ClickHouse-Native-JDBC
ClickHouse-Native-JDBC copied to clipboard
PySpark hanging using this connector
using the official one, seems working trying to switch to the native jdbc, using pyspark to read it, it is hanging without showing any error message: only saw following log
I1009 02:53:09.454974 46 jdbc.py:161] open connection {self._host} {self._database} {self._port} log4j:WARN No appenders could be found for logger (com.github.housepower.jdbc.ClickhouseJdbcUrlParser). log4j:WARN Please initialize the log4j system properly. log4j:WARN See http://logging.apache.org/log4j/1.2/faq.html#noconfig for more info.

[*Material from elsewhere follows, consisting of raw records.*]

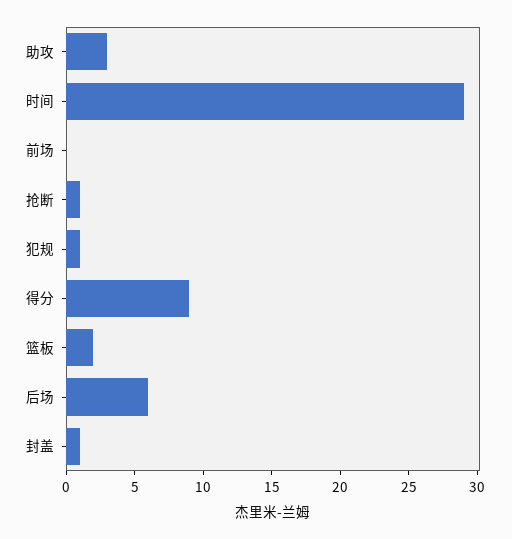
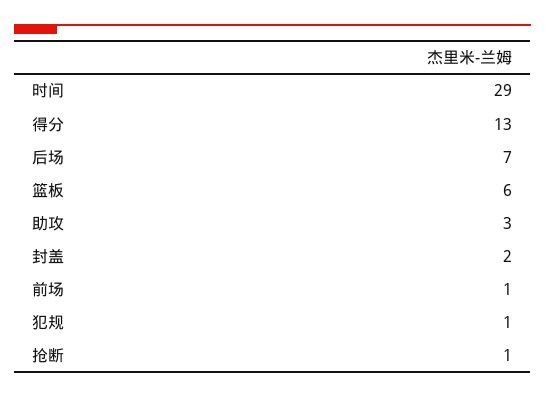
  {
    "助攻": 3,
    "时间": 29,
-   "前场": 0,
+   "前场": 1,
    "抢断": 1,
    "犯规": 1,
-   "得分": 9,
+   "得分": 13,
-   "篮板": 2,
+   "篮板": 6,
-   "后场": 6,
+   "后场": 7,
-   "封盖": 1
+   "封盖": 2
  }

here is the pyspark snippet:
pgDF=spark.read.format('jdbc').option('driver', 'com.github.housepower.jdbc.ClickHouseDriver').option('url', 'jdbc:clickhouse://127.0.0.1:9000').option('user',user).option('password',password).option('dbtable',dbtable).load()
also tried to use the python JayDeBeAPI to connect to the db, also hanging.

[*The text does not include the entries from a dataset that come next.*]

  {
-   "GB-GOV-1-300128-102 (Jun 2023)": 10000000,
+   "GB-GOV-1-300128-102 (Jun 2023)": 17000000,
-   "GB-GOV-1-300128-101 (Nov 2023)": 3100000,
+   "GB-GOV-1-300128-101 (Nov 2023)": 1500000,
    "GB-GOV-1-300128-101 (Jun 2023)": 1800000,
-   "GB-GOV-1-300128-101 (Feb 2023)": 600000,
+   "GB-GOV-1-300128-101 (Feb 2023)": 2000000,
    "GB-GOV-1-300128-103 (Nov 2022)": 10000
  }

the same code works with the official driver, wondering if I miss anything here. the official is a bit too big in size, this one seems quite small and does not require as many dep, if this works, really want to switch to this driver.

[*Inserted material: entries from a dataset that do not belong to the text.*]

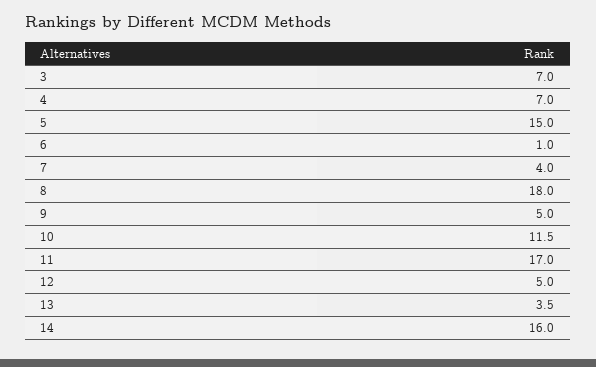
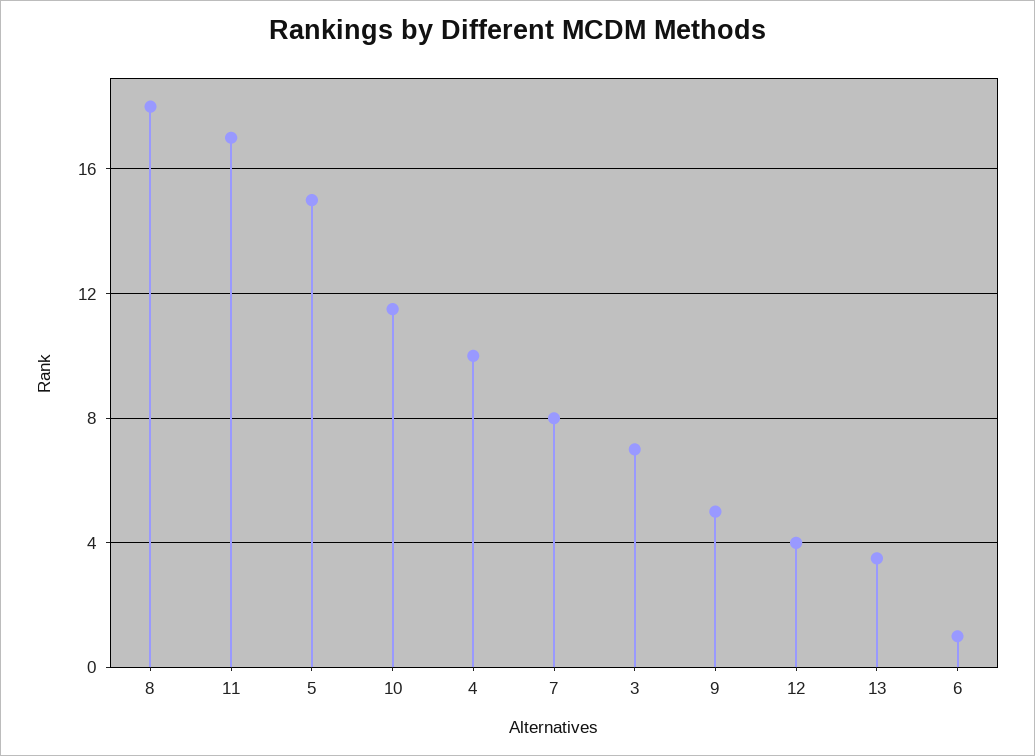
  {
    "3": 7,
-   "4": 7,
+   "4": 10,
    "5": 15,
    "6": 1,
-   "7": 4,
+   "7": 8,
    "8": 18,
    "9": 5,
    "10": 11.5,
    "11": 17,
-   "12": 5,
+   "12": 4,
-   "13": 3.5,
+   "13": 3.5
-   "14": 16
  }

Sorry, not familiar with pySpark.
the official is a bit too big in size
The official driver also provides shaded jars
https://repo1.maven.org/maven2/ru/yandex/clickhouse/clickhouse-jdbc/0.3.1-patch/clickhouse-jdbc-0.3.1-patch-shaded.jar
<dependency>
<groupId>ru.yandex.clickhouse</groupId>
<artifactId>clickhouse-jdbc</artifactId>
<version>0.3.1-patch</version>
<classfier>shaded</classfier>
</dependency>
thanks, will give that a try.